To calculate one of these parcels for your sounding, use the get_parcel() routine, which is a wrapper for surface_based_parcel(), mixed_layer_parcel() and most_unstable_parcel(). Optionally pass it the parcel type you want (default is 'mu'):

In [1]: S=SkewT.Sounding("./skewt/examples/bna_day1.txt")
In [2]: parcel=S.get_parcel('mu',depth=300)
In [3]: parcel
Out[3]: (1000.0, 23.037, 13.626, 'mu')
In [4]: S.lift_parcel(*parcel_2)

Or, you can define your own parcel (the fourth item is just some text which appears on the Skew-T diagram):

In [5]: parcel_2=(1000.0, 25.0, 18, 'user')
In [6]: S.make_skewt_axes(); S.add_profile();
In [7]: S.lift_parcel(*parcel_2)

CAPE/CIN calculation

Definitions in this section are based on Markowsi and Richardson (2010).
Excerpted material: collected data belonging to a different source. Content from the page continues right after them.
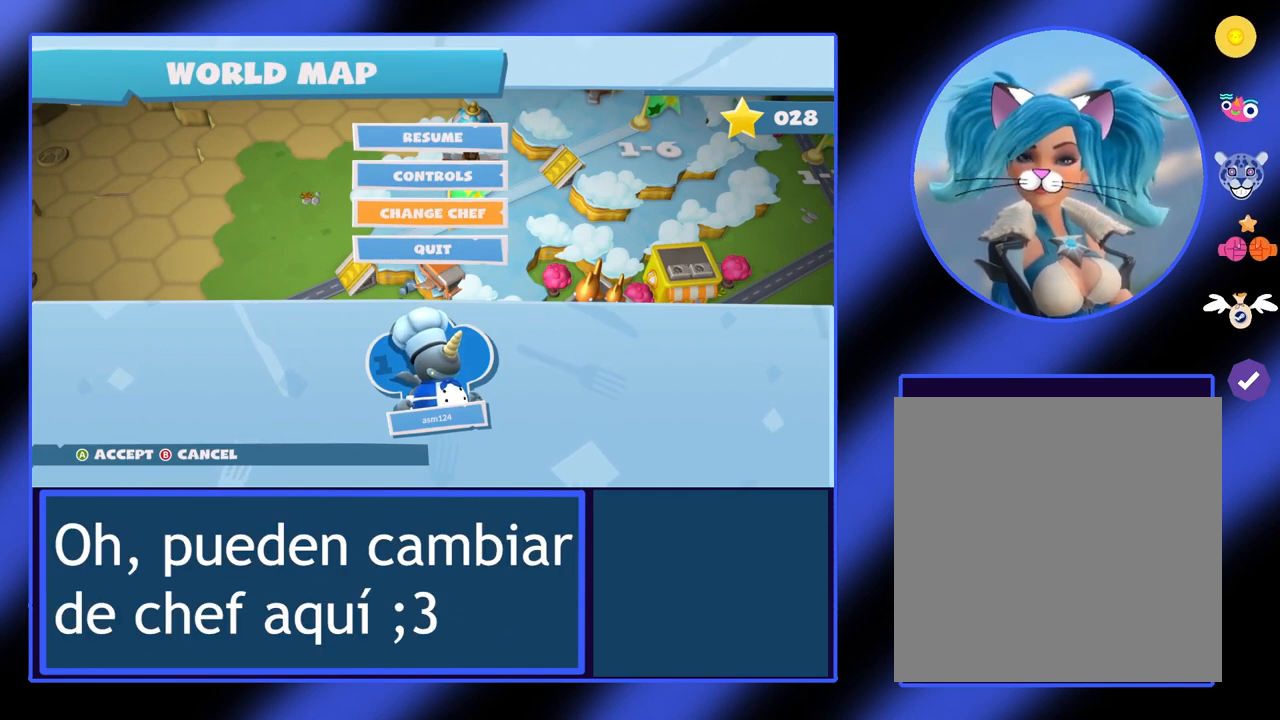
{"buttons": [], "left_stick": "center", "events": []}
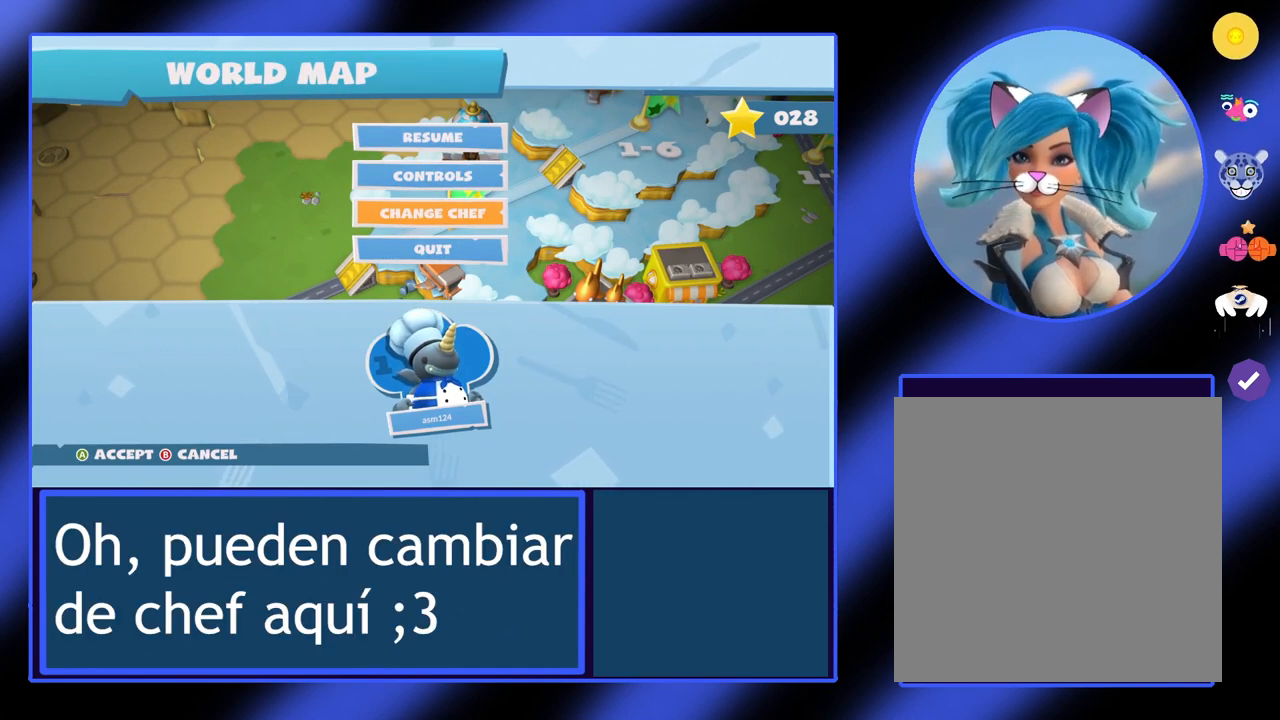
{"buttons": [], "left_stick": "center", "events": []}
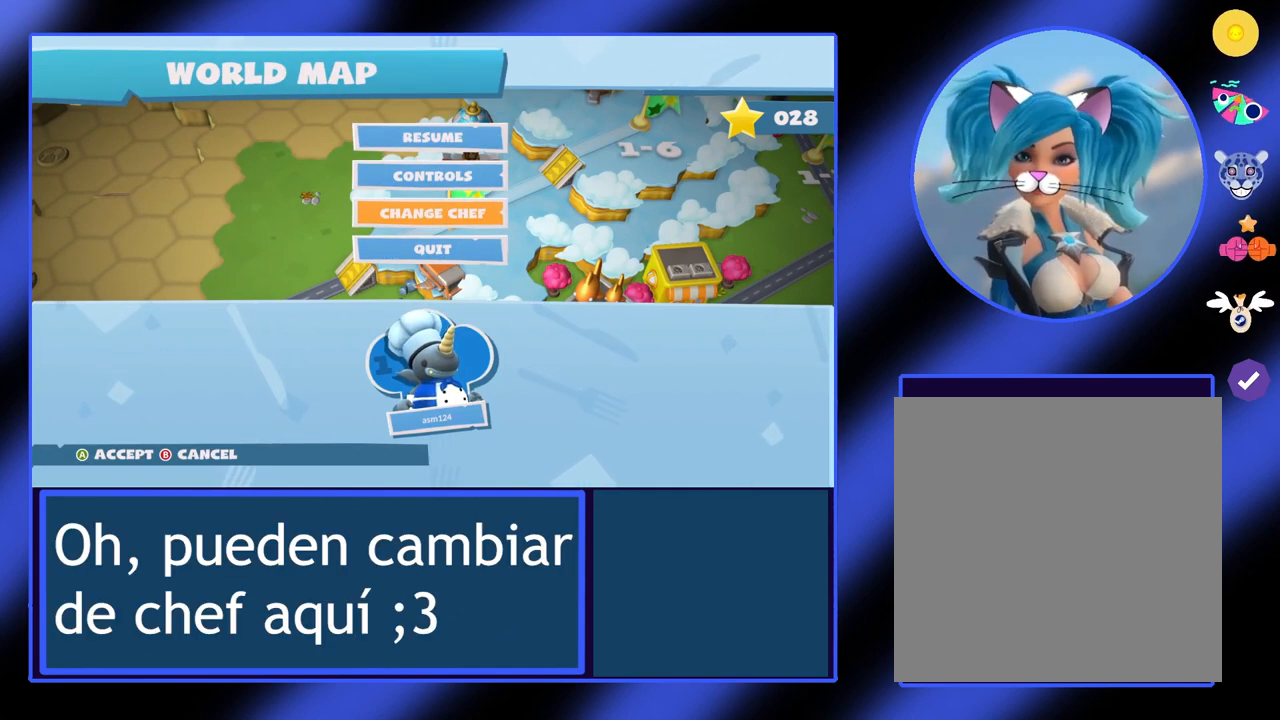
{"buttons": [], "left_stick": "center", "events": []}
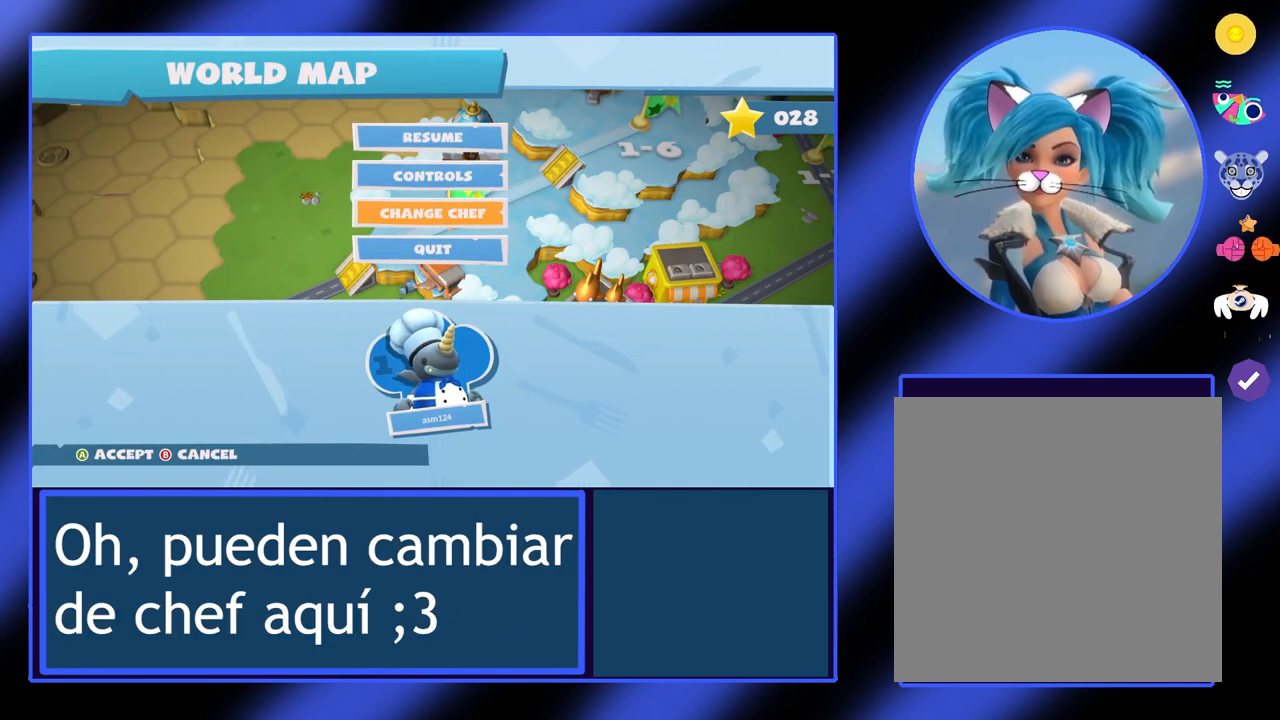
{"buttons": [], "left_stick": "center", "events": []}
The lift_parcel() routine above is a wrapper for the get_cape() routine, but it also handles the graphics. The get_cape() routine, by itself, will calculate significant levels and CAPE/CIN:

In [8]: P_lcl,P_lfc,P_el,CAPE,CIN=S.get_cape(*parcel)
In [9]: print P_lcl,P_lfc,P_el,CAPE,CIN
870.560154927 859.695806371 382.117602258 427.793216382 -8.64938413185

In [10]: P_lcl,P_lfc,P_el,CAPE,CIN=S.get_cape(*parcel_2)
In [11]: print P_lcl,P_lfc,P_el,CAPE,CIN
902.773891386 902.773891386 178.058628014 2540.55724083 0.0

get_cape() complains a bit if there are any dew point temperatures missing in the profile, but its default behaviour is to fill these with the minimum dewpoint in the column, and this will have a minimal effect on the CAPE calculation.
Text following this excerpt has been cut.